Leather damage on your saddle is often a result of chemistry; an unbalanced pH level, to be exact. When regularly cleaned with the proper saddle soap (Freedman’s recommends Fiebing’s) the fatty acids in the soap combine with the salt contained in horse sweat to keep your saddle leather’s pH levels balanced properly.
3. When conditioning your saddle, your hands are your best tools.
Like Mom making meatballs, saddle maintenance is best done with a good quality saddle conditioner (Freedman’s prefers Oakwood) and your hands. First, apply conditioner using a tack sponge (make sure it’s not your regular cleaning sponge). Once the saddle is covered, use your hands to massage and work the conditioner into the leather across all surfaces of the saddle.

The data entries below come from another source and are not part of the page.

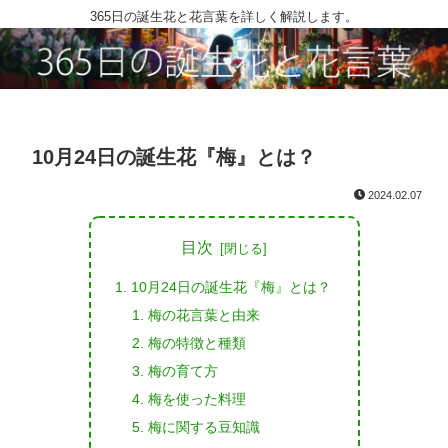
365日の誕生花と花言葉を詳しく解説します。
10月24日の誕生花『梅』とは？
2024.02.07
目次
10月24日の誕生花『梅』とは？
梅の花言葉と由来
梅の特徴と種類
梅の育て方
梅を使った料理
梅に関する豆知識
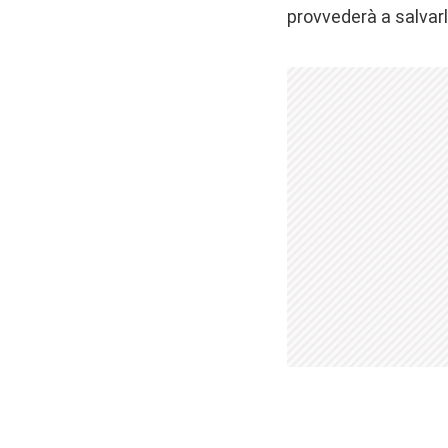
provvederà a salvarlo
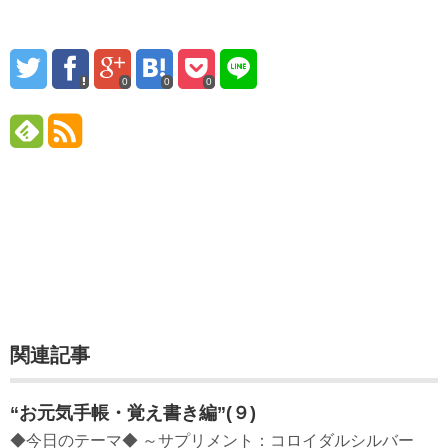
0
0
0
関連記事
“お元気手帳・覚え書き編”(９)
◆今日のテーマ◆ ～サプリメント：コロイダルシルバー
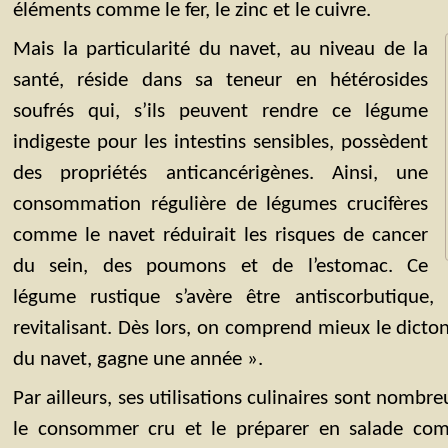
éléments comme le fer, le zinc et le cuivre.
Mais la particularité du navet, au niveau de la
santé, réside dans sa teneur en hétérosides
soufrés qui, s’ils peuvent rendre ce légume
indigeste pour les intestins sensibles, possèdent
des propriétés anticancérigènes. Ainsi, une
consommation régulière de légumes crucifères
comme le navet réduirait les risques de cancer
du sein, des poumons et de l’estomac. Ce
légume rustique s’avère être antiscorbutique, 
revitalisant. Dès lors, on comprend mieux le dicto
du navet, gagne une année ».
Par ailleurs, ses utilisations culinaires sont nombr
le consommer cru et le préparer en salade com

Buff away any excess using a soft cloth.
4. View every tack cleaning session as an opportunity to conduct a safety check.
Tack cleaning naturally gets you up close and personal with parts of your saddle, bridle, and harness that you might not normally see. While you’re cleaning, take a moment to check for places where your leather might be weakening (think thinning billet straps, torn keepers, or fraying stirrup leathers). If your leather is starting to look like it could use some maintenance, the time to act is now.

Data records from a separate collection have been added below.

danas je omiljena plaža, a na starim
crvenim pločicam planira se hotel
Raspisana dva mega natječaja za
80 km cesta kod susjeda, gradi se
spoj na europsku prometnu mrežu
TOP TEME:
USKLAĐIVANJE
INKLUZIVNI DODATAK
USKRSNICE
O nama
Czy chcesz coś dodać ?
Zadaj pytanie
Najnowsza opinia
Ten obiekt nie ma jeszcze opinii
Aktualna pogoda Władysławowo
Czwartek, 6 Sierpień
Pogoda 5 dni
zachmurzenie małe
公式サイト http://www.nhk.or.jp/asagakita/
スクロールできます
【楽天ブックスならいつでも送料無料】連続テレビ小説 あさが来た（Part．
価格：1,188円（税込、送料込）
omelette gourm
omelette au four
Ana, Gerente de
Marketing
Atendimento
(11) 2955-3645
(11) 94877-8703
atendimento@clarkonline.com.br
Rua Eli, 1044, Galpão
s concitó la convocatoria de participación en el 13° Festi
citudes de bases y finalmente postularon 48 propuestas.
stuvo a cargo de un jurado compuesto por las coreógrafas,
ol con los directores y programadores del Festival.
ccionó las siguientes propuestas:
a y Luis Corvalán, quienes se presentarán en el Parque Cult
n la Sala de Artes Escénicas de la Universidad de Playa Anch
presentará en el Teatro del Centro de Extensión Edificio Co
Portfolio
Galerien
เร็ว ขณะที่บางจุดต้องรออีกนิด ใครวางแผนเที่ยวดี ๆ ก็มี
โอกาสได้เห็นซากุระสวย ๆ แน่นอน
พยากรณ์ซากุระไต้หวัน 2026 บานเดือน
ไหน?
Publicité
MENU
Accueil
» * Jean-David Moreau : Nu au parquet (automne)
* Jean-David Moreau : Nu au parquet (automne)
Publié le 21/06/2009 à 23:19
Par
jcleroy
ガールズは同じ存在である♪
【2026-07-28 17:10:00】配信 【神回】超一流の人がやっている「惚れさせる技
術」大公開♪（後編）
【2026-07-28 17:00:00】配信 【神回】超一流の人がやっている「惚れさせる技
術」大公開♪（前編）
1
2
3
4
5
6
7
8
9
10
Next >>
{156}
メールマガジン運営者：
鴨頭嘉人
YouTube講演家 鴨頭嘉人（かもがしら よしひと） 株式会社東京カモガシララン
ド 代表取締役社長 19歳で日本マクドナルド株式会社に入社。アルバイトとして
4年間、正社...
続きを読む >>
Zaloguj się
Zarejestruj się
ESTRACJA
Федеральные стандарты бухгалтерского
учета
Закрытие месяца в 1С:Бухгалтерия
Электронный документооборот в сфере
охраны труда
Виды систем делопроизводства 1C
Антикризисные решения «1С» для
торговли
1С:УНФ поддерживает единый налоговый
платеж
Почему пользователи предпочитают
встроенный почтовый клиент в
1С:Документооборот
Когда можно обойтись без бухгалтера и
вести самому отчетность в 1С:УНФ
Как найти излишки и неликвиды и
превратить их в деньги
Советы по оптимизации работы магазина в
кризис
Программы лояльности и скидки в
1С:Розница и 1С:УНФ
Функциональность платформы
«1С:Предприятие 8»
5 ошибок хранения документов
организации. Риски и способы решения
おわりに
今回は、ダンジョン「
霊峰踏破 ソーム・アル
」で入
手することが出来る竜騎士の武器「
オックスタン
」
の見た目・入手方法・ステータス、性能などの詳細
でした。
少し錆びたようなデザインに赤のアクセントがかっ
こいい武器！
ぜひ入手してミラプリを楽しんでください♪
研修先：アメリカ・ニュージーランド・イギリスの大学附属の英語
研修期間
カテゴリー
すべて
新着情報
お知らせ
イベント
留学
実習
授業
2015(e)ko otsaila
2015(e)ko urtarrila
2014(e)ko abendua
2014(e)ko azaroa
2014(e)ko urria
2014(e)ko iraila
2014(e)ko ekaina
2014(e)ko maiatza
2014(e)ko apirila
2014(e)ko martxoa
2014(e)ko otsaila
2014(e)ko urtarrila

5. Don’t stress about taking your bridle or harness apart for cleaning.
If you’re worried about forgetting how to properly re-adjust your headstall, you can tie a small piece of string or thread through the hole you want, jot down a quick note on a piece of paper, or simply snap a photo with your smartphone to help jog your memory when you’re ready to reassemble. And, if you’re worried about losing bridle parts during the cleaning process…
6. Get crafty! Build your own holding containers.

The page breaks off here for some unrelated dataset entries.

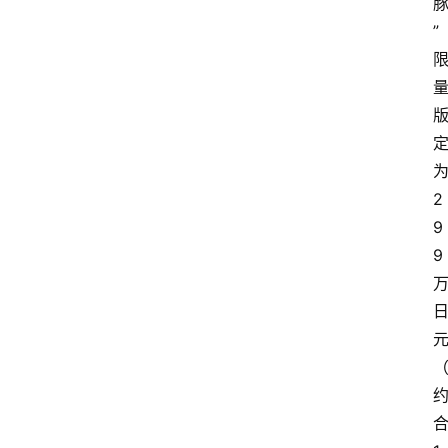
”
2
9
9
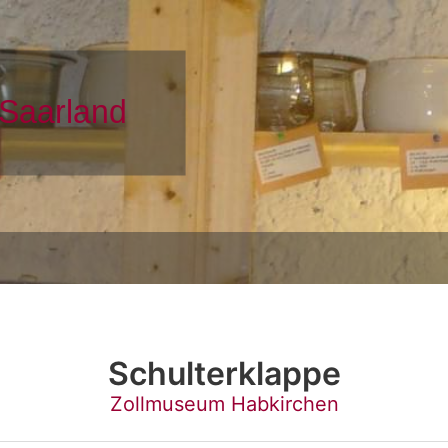
Schulterklappe
Zollmuseum Habkirchen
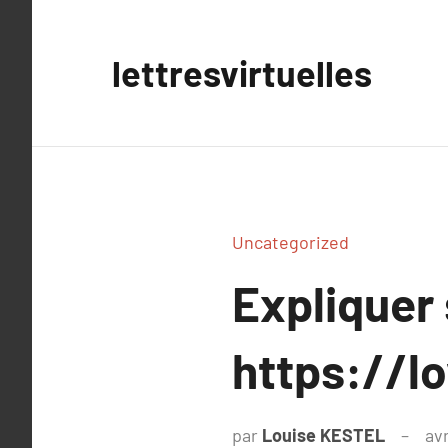
Aller
au
lettresvirtuelles
contenu
Uncategorized
Expliquer
https://l
par
Louise KESTEL
avr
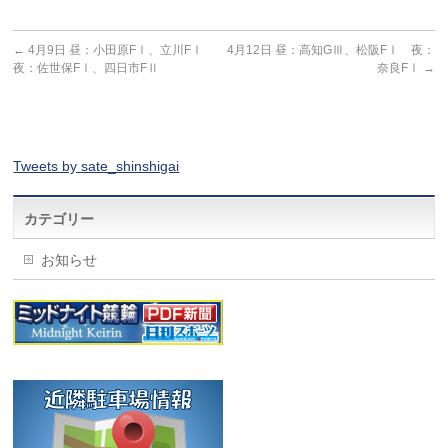
←
4月9日 昼：小田原FⅠ、立川FⅠ
4月12日 昼：高知GⅢ、松阪FⅠ 夜：
夜：佐世保FⅠ、四日市FⅡ
奈良FⅠ
→
Tweets by sate_shinshigai
カテゴリー
お知らせ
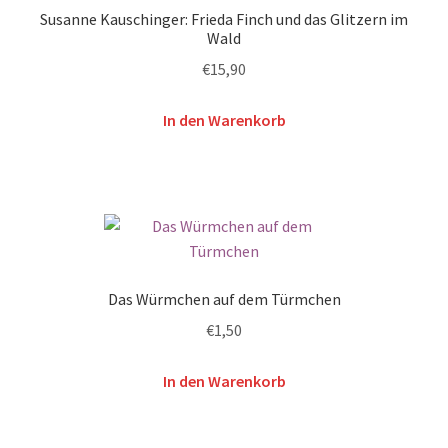
Susanne Kauschinger: Frieda Finch und das Glitzern im
Wald
€
15,90
In den Warenkorb
Das Würmchen auf dem Türmchen
€
1,50
In den Warenkorb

The bottom portion of a halved plastic water bottle is the perfect size to hold cheek pieces, keepers, rein stops, and other small bridle or harness pieces that are easily misplaced during the cleaning process. (Plus, free bonus points for recycling!)
7. Use metal polish to give buckles that extra sparkle.
Looking to set apart your new show bridle or harness? Use a small dollop of brass or other metal cleaner (Freedman’s suggests Peek) and work it into your tack buckles using the corner of a soft cloth. Be sure to select a non-toxic metal polish so you aren’t dyeing the surrounding leather, and allow the polish to sit for a few minutes before buffing it away.
8. Got mold? Double-check your cleaning products—and your tack room.
Make sure that your tack is always clean and dry before putting it away in a closed tack room or box. A leather cleaning product that contains a mold inhibitor (Oakwood or Leather Therapy Restorer & Conditioner are two) can also help to prevent the growth of mold and mildew between cleanings, especially in humid climates. Finally, it’s never a bad idea to store your saddle, harness, or bridle in a soft, breathable bag between uses.
9. The secret to making leather belts and purses look brand new? Buff ’em up!
To clean your vegetable-tanned or pebbled-grained belts and purses, you can follow the same cleaning protocol you’d use on other kinds of tack, allowing your bag or belt to dry before applying metal cleaner and leather conditioner. But if you really want your favorite pieces to sparkle, get a good soft cloth and prepare to add the magic ingredient: elbow grease. Creating a little friction in your rag while buffing can actually lend luster to your leather accessories, meaning they’ll look good as new for years to come!